If a decision has been made to initiate therapy with antipsychotics, a good dictum to employ is “start low, go slow.” Starting with a low dose and titrating slowly can minimize the risk of sedation and parkinsonism. The authors recommend target daily dose ranges of 0.25mg–1mg of risperidone, 2.5mg–7.5mg of olanzapine, 12.5mg–150mg of quetiapine, and 5mg–10mg of aripiprazole.

The authors advise that, given the potential metabolic effects of atypical antipsychotics, a chemistry profile, lipid profile, fasting blood glucose level, and weight should be obtained at baseline. Follow-up evaluations should be conducted at three months, six months, and every six months thereafter. Additionally, they recommend a baseline electrocardiogram (ECG), due to the potential of most atypical antipsychotics to increase QTc, and they advise caution before initiating treatment in patients with a prior cardiovascular history or baseline QTc abnormalities.

The decision of whether to increase the dose or switch medications is complex, as many patients have only partial remission of symptoms even under the best of circumstances, so increasing the dose may be ineffective or even counterproductive.

The authors emphasize that these decisions must be made with informed consent on the part of the patient (if possible) or the surrogate decision-maker.
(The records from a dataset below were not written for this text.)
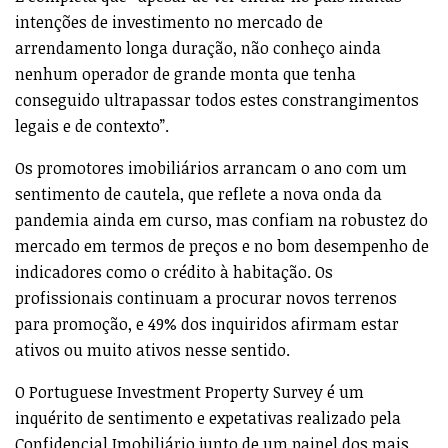
intenções de investimento no mercado de
arrendamento longa duração, não conheço ainda
nenhum operador de grande monta que tenha
conseguido ultrapassar todos estes constrangimentos
legais e de contexto”.
Os promotores imobiliários arrancam o ano com um
sentimento de cautela, que reflete a nova onda da
pandemia ainda em curso, mas confiam na robustez do
mercado em termos de preços e no bom desempenho de
indicadores como o crédito à habitação. Os
profissionais continuam a procurar novos terrenos
para promoção, e 49% dos inquiridos afirmam estar
ativos ou muito ativos nesse sentido.
O Portuguese Investment Property Survey é um
inquérito de sentimento e expetativas realizado pela
Confidencial Imobiliário junto de um painel dos mais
Risks and anticipated benefits of antipsychotic treatment should be discussed openly, including the risk of stroke and mortality. Alternative options should be explored. Patients and caregivers should be educated about side effects, such as falls, parkinsonism, and sedation.

The authors summarize their approach by saying, “Until better treatment options become available, atypical antipsychotics continue to have an important, albeit limited, role in dementia care. Safety risks can be minimized through careful selection of appropriate patterns for treatment, education of patients and surrogate decision makers, and close monitoring with the understanding that for many patients, short-term, treatment is sufficient.”

1. Sultzer DL, Davis SM, Tariot PN, et al. Clinical symptom responses to atypical antipsychotic medications in Alzheimer’s disease: Phase 1 outcomes from the CATIE-AD effectiveness trial. Am J Psychiatry. 2008;165:844–854.

2. Steinberg M, Lyketsos CG. Atypical antipsychotic use in patients with dementia: Managing safety concerns. Am J Psychiatry. 2012;169:900–906.

3. American Geriatric Society American Geriatrics Society updated Beers Criteria for potentially inappropriate medication use in older adults. J Am Geriatr Soc. 2012;60:616–31.

4. Teri L, Logsdon RG. Assessment and management of behavioral disturbances in Alzheimer disease. Compr Ther. 2000;26:169–175.

5. Cohen-Mansfield J. Nonpharmacologic interventions for inappropriate behaviors in dementia: A review, summary, and critique. Am J Geriatr Psychiatry. 2001;9:361–381.